🤖 AI Summary
Existing sequence-based drug–target affinity (DTA) prediction methods struggle to jointly model global semantics and local topology, while drug representations are confined to flat sequences, lacking atomic-, substructural-, and molecular-level multi-scale features. To address these limitations, we propose a dual-path hierarchical network: one path employs an enhanced sequence encoder to jointly capture global semantics and local structural patterns of both proteins and drugs; the other path—novelly introduced on sequence inputs—constructs a drug multi-scale representation hierarchy and incorporates multi-scale bilinear attention for cross-level fusion.

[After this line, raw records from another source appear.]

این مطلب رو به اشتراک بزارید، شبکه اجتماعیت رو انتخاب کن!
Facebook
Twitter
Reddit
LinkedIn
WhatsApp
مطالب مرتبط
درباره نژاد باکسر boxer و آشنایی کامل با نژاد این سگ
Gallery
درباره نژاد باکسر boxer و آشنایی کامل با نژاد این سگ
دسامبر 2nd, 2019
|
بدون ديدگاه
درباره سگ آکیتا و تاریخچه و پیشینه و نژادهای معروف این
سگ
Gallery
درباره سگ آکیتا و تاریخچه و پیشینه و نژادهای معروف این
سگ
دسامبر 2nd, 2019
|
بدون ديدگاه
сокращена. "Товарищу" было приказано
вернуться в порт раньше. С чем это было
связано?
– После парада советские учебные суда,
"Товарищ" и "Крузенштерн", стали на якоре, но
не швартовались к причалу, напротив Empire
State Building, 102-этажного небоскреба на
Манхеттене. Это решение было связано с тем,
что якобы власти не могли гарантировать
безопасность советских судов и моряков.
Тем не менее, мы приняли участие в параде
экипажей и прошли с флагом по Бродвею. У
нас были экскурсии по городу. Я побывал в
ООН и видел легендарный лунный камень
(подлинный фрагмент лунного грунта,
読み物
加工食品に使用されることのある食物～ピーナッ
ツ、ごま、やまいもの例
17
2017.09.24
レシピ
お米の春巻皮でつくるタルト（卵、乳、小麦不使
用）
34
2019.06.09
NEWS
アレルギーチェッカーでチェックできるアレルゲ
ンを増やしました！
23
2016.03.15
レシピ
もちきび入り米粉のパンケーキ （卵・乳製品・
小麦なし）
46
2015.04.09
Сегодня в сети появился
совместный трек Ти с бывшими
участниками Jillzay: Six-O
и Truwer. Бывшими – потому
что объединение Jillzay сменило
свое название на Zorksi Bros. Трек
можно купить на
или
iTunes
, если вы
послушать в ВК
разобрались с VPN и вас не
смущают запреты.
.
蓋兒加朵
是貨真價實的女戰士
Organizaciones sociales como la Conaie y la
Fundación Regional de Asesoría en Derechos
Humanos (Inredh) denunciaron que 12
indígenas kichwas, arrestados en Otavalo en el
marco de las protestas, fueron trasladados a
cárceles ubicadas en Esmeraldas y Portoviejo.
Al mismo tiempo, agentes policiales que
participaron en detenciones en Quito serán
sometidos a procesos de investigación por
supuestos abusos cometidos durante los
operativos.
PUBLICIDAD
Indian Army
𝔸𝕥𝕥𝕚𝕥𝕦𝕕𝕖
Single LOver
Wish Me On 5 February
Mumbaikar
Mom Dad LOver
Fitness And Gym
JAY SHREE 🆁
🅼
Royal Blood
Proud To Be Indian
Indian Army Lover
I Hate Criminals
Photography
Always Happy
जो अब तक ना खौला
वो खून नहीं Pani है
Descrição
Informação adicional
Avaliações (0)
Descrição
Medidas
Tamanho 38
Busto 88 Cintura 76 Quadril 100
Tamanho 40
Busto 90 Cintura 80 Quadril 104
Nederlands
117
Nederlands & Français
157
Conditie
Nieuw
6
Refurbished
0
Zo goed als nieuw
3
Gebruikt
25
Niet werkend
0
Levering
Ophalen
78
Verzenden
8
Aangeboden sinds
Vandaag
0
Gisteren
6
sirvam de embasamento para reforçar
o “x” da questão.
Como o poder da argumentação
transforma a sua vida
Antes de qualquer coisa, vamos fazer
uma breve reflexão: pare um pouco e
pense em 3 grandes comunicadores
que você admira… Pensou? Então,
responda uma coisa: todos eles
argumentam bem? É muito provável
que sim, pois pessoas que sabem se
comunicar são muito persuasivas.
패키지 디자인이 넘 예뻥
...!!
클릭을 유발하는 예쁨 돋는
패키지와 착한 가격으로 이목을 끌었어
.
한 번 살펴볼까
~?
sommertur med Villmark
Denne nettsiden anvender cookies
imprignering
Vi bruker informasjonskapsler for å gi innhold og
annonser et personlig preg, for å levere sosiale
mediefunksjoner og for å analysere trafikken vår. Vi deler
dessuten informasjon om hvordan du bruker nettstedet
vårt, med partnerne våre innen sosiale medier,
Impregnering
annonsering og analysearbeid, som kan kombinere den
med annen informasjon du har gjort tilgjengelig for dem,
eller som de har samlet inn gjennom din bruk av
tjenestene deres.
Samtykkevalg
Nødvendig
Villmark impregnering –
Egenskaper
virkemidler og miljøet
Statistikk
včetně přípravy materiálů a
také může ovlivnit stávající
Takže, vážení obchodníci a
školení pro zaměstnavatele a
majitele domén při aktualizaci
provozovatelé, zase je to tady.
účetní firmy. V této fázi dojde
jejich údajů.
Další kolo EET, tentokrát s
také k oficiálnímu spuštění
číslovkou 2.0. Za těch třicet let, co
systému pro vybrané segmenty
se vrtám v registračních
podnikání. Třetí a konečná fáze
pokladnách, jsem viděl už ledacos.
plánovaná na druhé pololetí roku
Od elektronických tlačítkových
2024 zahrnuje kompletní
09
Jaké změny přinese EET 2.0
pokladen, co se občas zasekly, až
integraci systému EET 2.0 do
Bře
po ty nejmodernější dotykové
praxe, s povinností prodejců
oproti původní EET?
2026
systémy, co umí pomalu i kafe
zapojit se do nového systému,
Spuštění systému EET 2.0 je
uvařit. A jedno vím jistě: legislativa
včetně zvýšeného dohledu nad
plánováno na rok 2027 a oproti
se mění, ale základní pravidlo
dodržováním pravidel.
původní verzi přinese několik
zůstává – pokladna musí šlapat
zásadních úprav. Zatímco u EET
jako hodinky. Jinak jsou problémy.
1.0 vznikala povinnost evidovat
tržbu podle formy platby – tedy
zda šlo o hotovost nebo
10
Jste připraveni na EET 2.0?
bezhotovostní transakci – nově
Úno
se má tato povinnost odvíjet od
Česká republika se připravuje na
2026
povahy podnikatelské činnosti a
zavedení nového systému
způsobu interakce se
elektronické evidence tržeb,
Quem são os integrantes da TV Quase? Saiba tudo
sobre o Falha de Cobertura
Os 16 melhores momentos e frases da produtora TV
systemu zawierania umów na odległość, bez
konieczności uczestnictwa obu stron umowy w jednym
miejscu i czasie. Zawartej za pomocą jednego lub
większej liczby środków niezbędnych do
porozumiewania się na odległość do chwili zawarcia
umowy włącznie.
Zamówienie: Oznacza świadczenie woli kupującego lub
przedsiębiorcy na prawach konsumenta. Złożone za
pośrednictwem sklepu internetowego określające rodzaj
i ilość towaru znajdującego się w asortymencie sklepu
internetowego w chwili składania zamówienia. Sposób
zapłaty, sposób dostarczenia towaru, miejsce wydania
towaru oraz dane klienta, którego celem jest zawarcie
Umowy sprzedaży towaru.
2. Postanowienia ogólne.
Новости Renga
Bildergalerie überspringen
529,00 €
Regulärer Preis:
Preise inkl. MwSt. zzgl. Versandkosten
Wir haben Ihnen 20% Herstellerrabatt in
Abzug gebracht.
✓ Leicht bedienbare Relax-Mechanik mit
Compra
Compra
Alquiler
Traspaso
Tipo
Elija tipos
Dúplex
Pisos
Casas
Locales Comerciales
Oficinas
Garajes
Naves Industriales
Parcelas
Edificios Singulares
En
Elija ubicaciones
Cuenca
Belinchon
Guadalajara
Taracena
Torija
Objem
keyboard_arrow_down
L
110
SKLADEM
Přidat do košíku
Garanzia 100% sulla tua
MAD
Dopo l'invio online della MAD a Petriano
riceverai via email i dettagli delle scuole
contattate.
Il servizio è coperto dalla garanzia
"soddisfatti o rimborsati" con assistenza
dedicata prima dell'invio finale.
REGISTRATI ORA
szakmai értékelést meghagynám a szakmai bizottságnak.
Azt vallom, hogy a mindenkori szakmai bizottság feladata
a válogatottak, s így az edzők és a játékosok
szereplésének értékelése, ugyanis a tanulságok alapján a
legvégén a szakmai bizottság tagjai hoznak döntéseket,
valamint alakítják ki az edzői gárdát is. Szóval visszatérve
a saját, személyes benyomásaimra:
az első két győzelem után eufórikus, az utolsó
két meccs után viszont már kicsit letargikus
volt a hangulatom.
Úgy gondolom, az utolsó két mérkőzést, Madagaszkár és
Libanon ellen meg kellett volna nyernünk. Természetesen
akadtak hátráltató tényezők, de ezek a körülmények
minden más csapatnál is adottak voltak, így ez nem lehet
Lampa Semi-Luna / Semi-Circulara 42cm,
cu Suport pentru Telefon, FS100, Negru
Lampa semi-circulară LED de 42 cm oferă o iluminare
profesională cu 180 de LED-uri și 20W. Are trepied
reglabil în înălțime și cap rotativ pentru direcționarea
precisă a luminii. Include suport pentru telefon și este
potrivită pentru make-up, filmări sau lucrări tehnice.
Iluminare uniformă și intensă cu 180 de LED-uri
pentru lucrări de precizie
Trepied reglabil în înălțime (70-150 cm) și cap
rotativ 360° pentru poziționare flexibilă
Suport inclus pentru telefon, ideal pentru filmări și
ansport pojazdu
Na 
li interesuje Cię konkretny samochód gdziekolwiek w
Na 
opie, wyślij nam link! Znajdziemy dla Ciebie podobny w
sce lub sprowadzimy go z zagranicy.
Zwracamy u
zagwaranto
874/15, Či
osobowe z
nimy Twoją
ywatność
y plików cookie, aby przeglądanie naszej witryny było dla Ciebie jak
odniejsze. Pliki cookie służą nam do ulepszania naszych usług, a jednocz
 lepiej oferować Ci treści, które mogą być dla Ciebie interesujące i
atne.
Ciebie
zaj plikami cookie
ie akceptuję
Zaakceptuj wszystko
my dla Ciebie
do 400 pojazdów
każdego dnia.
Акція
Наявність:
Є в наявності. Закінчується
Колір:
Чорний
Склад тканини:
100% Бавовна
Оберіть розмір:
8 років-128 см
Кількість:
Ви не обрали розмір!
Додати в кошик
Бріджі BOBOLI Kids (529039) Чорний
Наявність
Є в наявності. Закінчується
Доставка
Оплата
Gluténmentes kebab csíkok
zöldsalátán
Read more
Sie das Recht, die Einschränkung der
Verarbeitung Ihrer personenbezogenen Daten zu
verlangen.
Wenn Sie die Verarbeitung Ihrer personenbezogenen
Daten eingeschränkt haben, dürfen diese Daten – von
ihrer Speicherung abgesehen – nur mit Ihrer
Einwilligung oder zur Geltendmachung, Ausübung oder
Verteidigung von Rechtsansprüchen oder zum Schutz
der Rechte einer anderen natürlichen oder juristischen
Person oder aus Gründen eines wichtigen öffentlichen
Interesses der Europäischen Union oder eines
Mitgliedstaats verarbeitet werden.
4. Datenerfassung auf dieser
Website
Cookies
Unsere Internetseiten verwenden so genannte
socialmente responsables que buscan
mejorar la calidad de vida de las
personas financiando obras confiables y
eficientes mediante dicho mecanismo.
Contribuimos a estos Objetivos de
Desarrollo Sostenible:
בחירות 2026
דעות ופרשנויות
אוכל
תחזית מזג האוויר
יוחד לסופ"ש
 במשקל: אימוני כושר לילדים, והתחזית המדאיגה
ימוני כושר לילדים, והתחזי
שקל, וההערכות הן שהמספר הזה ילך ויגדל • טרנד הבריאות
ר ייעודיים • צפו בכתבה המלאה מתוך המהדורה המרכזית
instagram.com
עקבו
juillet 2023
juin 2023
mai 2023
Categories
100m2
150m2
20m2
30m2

The model integrates graph attention, sequence embeddings, and dual-path feature interaction. Extensive experiments demonstrate significant improvements over state-of-the-art methods on Davis, KIBA, and Metz benchmarks. Ablation studies validate the effectiveness of joint global–local modeling and multi-scale feature fusion.
📝 Abstract
Accurate prediction of Drug-Target Affinity (DTA) is crucial for reducing experimental costs and accelerating early screening in computational drug discovery. While sequence-based deep learning methods avoid reliance on costly 3D structures, they still overlook simultaneous modeling of global sequence semantic features and local topological structural features within drugs and proteins, and represent drugs as flat sequences without atomic-level, substructural-level, and molecular-level multi-scale features. We propose HiF-DTA, a hierarchical network that adopts a dual-pathway strategy to extract both global sequence semantic and local topological features from drug and protein sequences, and models drugs multi-scale to learn atomic, substructural, and molecular representations fused via a multi-scale bilinear attention module. Experiments on Davis, KIBA, and Metz datasets show HiF-DTA outperforms state-of-the-art baselines, with ablations confirming the importance of global-local extraction and multi-scale fusion.